• [Consigne 1]:
Recopiez à l'identique les lignes des enregistrements, depuis leur première ligne jusqu'à celle qui contient « планированием инвестиций, маркировка », cette dernière comprise.

• [Extrait du texte]:
Le directeur financier de Carrefour, Matthieu Malige, présentera ce soir la clôture du rachat de Cora et Match aux analystes financiers. Sous la pression des short sellers, il insistera sur les synergies et le maintien des dirigeants actuels. Mais passera sous silence ses intentions en matière de location- gérance ou de compression d’emplois.
Matthieu Malige, directeur financier de Carrefour.
Alexandre Bompard, par la voix de son directeur financier Matthieu Malige, présentera ce soir aux investisseurs son opération de clôture du rachat des enseignes Cora et Match au groupe Delhaize. Le PDG de Carrefour a obtenu pour cela une dérogation de l’Autorité de la concurrence (ADLC), même si celle-ci ne rendra ses conclusions sur la dizaine de zones de concurrence en tension qu’à partir d’octobre.
Mais pas question, en ce 1er juillet déjà agité politiquement, d’annoncer une intégration en forme de coup de poing ou de donner trop de détails sur les ambitions de Carrefour pour ses 60 nouveaux hypermarchés Cora et 115 supermarchés Match. L’action du distributeur est particulièrement visée par les vendeurs à découvert ces derniers mois. Son cours en Bourse a plongé il y a deux semaines, après que Bercy a réclamé une amende de 200 millions d’euros pour appuyer la plainte déposée par plus de cent franchisés contre leur franchiseur.
Pas de tête coupée
Il est donc temps de rassurer. Seules les informations allant dans le sens de la paix sociale et boursière devraient filtrer. Selon nos sources, Carrefour commencera par dévoiler la conservation de la direction en place dans chaque enseigne. Le directeur général de Cora, Ludovic Châtelais, qui a fait toute sa carrière dans cette enseigne depuis 25 ans, sera donc maintenu. Tout comme Nicolas Dewailly, qui a remplacé il y a deux ans le grand réformateur de Match, l’ancien DG Louis Bourriez, dont il était l’adjoint. Tous deux seront désormais rattachés au directeur des opérations de Carrefour, Julien Munch.

• [Enregistrements fournis]:
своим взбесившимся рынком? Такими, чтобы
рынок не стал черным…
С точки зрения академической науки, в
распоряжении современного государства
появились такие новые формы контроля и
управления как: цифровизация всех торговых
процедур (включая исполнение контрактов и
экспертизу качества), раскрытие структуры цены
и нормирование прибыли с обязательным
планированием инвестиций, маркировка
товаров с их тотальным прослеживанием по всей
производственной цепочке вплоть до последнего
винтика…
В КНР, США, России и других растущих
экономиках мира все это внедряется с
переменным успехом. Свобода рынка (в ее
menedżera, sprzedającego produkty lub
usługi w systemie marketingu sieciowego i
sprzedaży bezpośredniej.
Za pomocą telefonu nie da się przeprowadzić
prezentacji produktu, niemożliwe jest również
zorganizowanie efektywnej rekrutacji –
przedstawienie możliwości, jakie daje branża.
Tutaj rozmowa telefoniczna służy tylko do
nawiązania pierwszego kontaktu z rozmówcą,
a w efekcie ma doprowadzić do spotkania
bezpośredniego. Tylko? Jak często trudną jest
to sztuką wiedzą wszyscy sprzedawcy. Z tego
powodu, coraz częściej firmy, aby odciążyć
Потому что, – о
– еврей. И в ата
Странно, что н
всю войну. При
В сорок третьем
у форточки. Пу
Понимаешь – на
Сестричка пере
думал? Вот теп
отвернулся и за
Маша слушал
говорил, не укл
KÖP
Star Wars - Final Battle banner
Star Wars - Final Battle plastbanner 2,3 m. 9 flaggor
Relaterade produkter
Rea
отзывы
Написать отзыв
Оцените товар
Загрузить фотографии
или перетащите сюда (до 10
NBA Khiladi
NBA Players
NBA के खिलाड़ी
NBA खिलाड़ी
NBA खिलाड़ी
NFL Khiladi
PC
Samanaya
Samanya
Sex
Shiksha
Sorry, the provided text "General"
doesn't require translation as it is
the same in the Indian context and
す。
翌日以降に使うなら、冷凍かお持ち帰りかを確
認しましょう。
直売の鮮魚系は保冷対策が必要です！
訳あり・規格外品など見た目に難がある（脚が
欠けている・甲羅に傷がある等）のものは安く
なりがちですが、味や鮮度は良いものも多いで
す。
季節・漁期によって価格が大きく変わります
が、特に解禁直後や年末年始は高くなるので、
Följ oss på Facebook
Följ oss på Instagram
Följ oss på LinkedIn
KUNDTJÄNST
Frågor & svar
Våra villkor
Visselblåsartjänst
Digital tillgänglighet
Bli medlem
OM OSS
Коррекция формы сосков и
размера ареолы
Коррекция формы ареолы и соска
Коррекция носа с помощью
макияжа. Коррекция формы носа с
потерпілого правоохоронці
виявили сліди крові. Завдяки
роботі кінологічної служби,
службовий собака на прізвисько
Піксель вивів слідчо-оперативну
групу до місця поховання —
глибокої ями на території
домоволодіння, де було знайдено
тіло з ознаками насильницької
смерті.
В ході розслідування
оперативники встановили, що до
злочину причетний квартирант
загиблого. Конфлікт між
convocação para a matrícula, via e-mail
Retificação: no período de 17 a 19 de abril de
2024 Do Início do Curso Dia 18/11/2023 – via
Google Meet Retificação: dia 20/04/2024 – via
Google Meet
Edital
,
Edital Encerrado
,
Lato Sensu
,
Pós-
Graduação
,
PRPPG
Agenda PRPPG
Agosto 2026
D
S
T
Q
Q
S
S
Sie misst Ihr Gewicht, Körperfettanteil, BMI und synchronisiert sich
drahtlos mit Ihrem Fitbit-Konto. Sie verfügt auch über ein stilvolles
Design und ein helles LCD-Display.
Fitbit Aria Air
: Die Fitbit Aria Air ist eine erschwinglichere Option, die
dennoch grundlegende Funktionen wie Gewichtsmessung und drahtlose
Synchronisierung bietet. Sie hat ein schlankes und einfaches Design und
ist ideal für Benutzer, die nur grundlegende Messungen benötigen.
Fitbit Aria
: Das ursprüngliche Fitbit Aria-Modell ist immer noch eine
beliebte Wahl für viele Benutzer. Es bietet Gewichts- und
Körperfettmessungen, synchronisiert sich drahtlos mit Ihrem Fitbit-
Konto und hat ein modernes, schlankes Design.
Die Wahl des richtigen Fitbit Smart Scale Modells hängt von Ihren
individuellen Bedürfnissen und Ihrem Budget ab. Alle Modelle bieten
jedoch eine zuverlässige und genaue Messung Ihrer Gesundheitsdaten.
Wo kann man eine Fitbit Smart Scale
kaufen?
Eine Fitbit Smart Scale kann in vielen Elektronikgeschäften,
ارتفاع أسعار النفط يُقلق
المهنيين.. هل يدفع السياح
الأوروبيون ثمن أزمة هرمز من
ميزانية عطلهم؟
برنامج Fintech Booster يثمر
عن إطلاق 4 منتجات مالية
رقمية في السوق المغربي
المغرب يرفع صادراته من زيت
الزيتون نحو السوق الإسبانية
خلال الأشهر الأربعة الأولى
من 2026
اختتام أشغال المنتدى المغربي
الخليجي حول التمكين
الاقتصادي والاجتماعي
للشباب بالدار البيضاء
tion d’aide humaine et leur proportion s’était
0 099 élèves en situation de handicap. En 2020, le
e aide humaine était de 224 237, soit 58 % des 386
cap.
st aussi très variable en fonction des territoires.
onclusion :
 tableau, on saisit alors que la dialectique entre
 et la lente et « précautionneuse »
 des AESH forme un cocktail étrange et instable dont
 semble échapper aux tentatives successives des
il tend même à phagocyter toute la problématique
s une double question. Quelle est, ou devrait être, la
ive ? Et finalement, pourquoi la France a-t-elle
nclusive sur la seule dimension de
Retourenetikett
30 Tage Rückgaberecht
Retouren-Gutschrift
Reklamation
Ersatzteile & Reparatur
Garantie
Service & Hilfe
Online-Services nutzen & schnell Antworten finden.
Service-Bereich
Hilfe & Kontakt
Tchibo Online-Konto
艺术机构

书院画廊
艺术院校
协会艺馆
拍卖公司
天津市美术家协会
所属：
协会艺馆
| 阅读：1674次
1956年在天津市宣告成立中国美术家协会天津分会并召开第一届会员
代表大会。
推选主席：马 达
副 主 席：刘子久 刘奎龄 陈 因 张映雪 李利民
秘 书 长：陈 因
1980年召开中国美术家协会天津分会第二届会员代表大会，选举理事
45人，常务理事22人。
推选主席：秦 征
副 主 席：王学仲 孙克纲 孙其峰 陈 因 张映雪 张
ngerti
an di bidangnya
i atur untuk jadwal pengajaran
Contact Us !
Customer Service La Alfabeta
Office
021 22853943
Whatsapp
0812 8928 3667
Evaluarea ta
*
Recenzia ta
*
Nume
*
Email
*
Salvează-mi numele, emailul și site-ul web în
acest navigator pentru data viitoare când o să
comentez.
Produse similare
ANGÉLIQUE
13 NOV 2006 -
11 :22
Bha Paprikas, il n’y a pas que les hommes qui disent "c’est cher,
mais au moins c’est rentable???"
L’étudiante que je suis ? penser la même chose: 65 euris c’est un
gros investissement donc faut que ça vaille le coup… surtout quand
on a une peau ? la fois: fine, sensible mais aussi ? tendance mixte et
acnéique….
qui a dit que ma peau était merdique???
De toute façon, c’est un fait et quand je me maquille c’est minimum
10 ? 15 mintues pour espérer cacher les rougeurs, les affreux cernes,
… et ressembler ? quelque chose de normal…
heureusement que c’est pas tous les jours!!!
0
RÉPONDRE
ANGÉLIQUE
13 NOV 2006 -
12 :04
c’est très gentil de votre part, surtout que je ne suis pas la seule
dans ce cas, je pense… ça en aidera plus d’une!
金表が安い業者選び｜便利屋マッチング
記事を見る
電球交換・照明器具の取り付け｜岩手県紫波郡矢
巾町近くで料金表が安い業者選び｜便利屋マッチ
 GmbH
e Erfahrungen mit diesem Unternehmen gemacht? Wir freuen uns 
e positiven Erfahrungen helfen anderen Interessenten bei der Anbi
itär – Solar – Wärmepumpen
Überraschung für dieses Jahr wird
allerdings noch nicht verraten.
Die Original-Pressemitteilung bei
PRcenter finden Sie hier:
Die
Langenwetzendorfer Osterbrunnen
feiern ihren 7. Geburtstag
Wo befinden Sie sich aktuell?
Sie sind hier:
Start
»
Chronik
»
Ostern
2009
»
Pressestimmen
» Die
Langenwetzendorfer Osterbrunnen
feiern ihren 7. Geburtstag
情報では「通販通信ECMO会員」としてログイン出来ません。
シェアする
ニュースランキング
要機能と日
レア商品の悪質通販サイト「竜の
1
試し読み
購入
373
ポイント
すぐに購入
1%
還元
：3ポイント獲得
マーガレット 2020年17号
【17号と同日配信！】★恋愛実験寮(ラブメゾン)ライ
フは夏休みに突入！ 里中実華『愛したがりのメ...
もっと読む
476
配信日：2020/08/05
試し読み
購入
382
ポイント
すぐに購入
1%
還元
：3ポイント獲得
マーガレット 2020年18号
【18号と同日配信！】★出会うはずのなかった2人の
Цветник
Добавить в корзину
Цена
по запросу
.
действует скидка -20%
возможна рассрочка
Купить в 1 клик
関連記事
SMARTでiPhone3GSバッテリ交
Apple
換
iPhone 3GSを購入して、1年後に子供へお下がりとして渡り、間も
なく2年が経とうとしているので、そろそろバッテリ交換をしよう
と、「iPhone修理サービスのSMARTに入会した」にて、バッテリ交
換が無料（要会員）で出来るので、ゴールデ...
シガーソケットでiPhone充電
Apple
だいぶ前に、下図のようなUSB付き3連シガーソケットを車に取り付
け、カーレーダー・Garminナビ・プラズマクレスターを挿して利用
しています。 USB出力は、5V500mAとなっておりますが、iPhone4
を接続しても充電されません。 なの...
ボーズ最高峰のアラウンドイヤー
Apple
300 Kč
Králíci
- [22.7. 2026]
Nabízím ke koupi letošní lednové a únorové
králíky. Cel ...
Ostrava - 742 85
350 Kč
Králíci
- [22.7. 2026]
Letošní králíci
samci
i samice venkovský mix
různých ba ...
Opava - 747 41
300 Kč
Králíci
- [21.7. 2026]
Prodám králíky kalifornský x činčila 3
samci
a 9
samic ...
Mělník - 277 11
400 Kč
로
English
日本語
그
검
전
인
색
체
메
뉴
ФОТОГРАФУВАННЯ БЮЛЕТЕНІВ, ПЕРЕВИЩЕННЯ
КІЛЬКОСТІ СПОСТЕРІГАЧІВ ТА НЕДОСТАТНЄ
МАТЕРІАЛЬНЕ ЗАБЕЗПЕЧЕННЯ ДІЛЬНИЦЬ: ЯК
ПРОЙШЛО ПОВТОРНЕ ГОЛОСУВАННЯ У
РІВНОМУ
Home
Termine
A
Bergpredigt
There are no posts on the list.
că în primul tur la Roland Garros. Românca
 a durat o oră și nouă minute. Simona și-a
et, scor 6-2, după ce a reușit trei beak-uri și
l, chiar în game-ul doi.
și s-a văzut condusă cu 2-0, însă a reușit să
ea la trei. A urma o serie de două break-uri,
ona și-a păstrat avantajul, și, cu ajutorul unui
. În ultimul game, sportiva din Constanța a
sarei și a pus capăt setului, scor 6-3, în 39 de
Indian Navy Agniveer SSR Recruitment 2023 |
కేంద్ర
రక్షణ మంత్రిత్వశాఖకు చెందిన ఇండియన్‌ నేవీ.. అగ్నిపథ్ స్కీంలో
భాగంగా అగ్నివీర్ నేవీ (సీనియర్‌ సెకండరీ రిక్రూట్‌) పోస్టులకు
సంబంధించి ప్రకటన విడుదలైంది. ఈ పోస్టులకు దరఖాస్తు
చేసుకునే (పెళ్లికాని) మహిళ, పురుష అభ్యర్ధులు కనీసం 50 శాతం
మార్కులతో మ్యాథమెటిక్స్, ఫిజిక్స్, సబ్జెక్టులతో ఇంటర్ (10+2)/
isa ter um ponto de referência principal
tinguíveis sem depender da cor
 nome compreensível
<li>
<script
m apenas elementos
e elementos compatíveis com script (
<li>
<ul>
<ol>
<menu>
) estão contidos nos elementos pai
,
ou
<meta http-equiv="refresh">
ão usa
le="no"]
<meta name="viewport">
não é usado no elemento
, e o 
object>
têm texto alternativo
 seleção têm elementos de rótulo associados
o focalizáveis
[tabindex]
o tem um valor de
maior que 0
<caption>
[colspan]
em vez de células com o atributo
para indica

• [Consigne 2]:
Relevez tous les noms de personnes cités dans l'article sur le rachat de Cora et Match par Carrefour.

• [Réponse rédigée 1]:
своим взбесившимся рынком? Такими, чтобы
рынок не стал черным…
С точки зрения академической науки, в
распоряжении современного государства
появились такие новые формы контроля и
управления как: цифровизация всех торговых
процедур (включая исполнение контрактов и
экспертизу качества), раскрытие структуры цены
и нормирование прибыли с обязательным
планированием инвестиций, маркировка

• [Réponse rédigée 2]:
Matthieu Malige, Alexandre Bompard, Ludovic Châtelais, Nicolas Dewailly, Louis Bourriez, Julien Munch